Audrey’s mother, Dutch baroness Ella Van Heemstra (her father, Joseph Victor Anthony Ruston, abandoned the family when she was six years old), relocated the girl to the Netherlands in 1939, believing that the neutral nation would be safer than England. Audrey suffered hardships in Nazi-occupied Holland during World War II. She did, however, manage to go to school and still take ballet lessons.

Audrey’s mother briefly changed her name to Edda Van Heemstra during this time, fearing that her birth name might disclose her British ancestry. She went on to study ballet in Amsterdam and London after the war.

Hepburn studied acting and worked as a dancer and model in her early twenties. She also began to be cast in minor cinema roles under the name Audrey Hepburn.

Hepburn caught the eye of French novelist Colette while filming a film in Monte-Carlo, and she thought Hepburn would be perfect for the title part in the theatrical production of her novel Gigi. Despite her lack of experience, Hepburn was cast in the play, which received wonderful reviews when it premiered on Broadway in 1951.

Her next assignment sent her to Rome, where she featured in Roman Holiday, her first major American film (1953). Hepburn bagged a best actress Academy Award for her performance as a young princess who foregoes the responsibilities of royalty for a day of romance and adventure with a reporter (played by Gregory Peck).

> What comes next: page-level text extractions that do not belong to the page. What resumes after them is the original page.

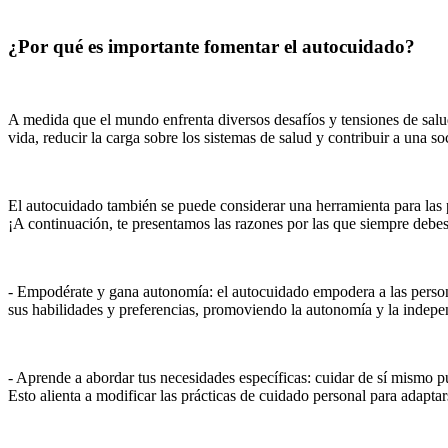
¿Por qué es importante fomentar el autocuidado?
A medida que el mundo enfrenta diversos desafíos y tensiones de salud
vida, reducir la carga sobre los sistemas de salud y contribuir a una so
El autocuidado también se puede considerar una herramienta para las 
¡A continuación, te presentamos las razones por las que siempre debes
- Empodérate y gana autonomía: el autocuidado empodera a las personas
sus habilidades y preferencias, promoviendo la autonomía y la indepe
- Aprende a abordar tus necesidades específicas: cuidar de sí mismo pu
Esto alienta a modificar las prácticas de cuidado personal para adaptar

Here, she proved her ability to combine a tomboyish winsomeness with a regal bearing that utterly charmed audiences.

Hepburn made her comeback as a water nymph in Ondine in early 1954, costarring Mel Ferrer, who she married later that year. Her performance, which turned out to have been her final on Broadway, earned her a Tony Award.

However, she continued to dazzle movie audiences in light romantic comedies like Sabrina (1954), which gave Hepburn her first opportunity to appear in Hubert de Givenchy designs, and Funny Face (1957), and notable dramatic films like War and Peace (1956) and The Nun’s Story (1959).

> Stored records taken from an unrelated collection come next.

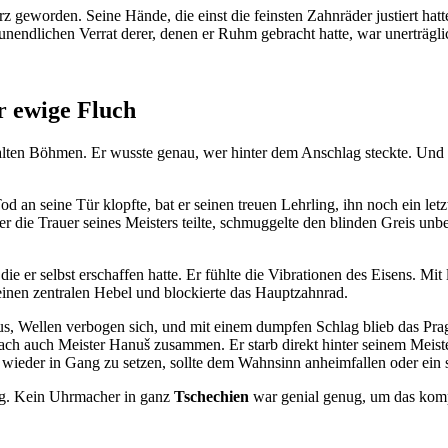
geworden. Seine Hände, die einst die feinsten Zahnräder justiert hatte
nendlichen Verrat derer, denen er Ruhm gebracht hatte, war unerträgli
r ewige Fluch
 alten Böhmen. Er wusste genau, wer hinter dem Anschlag steckte. Und
Tod an seine Tür klopfte, bat er seinen treuen Lehrling, ihn noch ein le
er die Trauer seines Meisters teilte, schmuggelte den blinden Greis unb
 er selbst erschaffen hatte. Er fühlte die Vibrationen des Eisens. Mit 
 einen zentralen Hebel und blockierte das Hauptzahnrad.
aus, Wellen verbogen sich, und mit einem dumpfen Schlag blieb das Pra
rach auch Meister Hanuš zusammen. Er starb direkt hinter seinem Meist
 wieder in Gang zu setzen, sollte dem Wahnsinn anheimfallen oder ein 
eg. Kein Uhrmacher in ganz
Tschechien
war genial genug, um das kompli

By the 1960s, Hepburn had outgrown her ingenue image and began playing more sophisticated and worldly, albeit still vulnerable, characters, such as the mysterious and effervescent Holly Golightly in Breakfast at Tiffany’s (1961), an adaptation of Truman Capote’s novella, a chic young widow costarring Cary Grant caught up in a suspenseful Charade (1963), and a free-spirited woman caught up in a difficult marriage in Two for the Road (1967).

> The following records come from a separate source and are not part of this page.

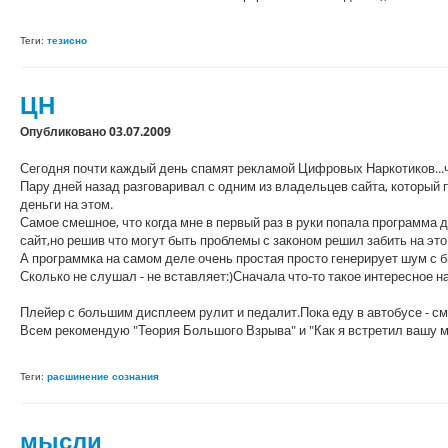
Теги:
тезисно
ЦН
Опубликовано 03.07.2009
Сегодня почти каждый день спамят рекламой Цифровых Наркотиков...чт
Пару дней назад разговаривал с одним из владельцев сайта, который
деньги на этом.
Самое смешное, что когда мне в первый раз в руки попала программа 
сайт,но решив что могут быть проблемы с законом решил забить на это
А программка на самом деле очень простая просто генерирует шум с
Сколько не слушал - не вставляет:)Сначала что-то такое интересное на
Плейер с большим дисплеем рулит и педалит.Пока еду в автобусе - с
Всем рекомендую "Теория Большого Взрыва" и "Как я встретил вашу м
Теги:
расшинение сознания
мысли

Perhaps her most divisive portrayal was Eliza Doolittle in the film musical My Fair Lady (1964). Many spectators had difficulty accepting Hepburn as a character they felt rightfully belonged to Julie Andrews, who had developed the part onstage.

Acts of Humanitarianism

After acting in the thriller Wait Until Dark (1967), Hepburn went into semiretirement. She married a notable Italian psychiatrist after divorcing Ferrer in 1968 and preferred to focus on her family over her career. She didn’t return to acting until 1976, when she costarred in Robin and Marian, a nostalgic love story.

Hepburn starred in a few more films before beginning a new profession as the United Nations Children’s Fund’s (UNICEF) special goodwill ambassador in 1988. She dedicated herself to humanitarian work until her death from cancer in 1993, visiting famine-stricken towns in Africa, Latin America, and Asia. Later that year, the Academy of Motion Picture Arts and Sciences presented her with the Jean Hersholt Humanitarian Award, which she received posthumously.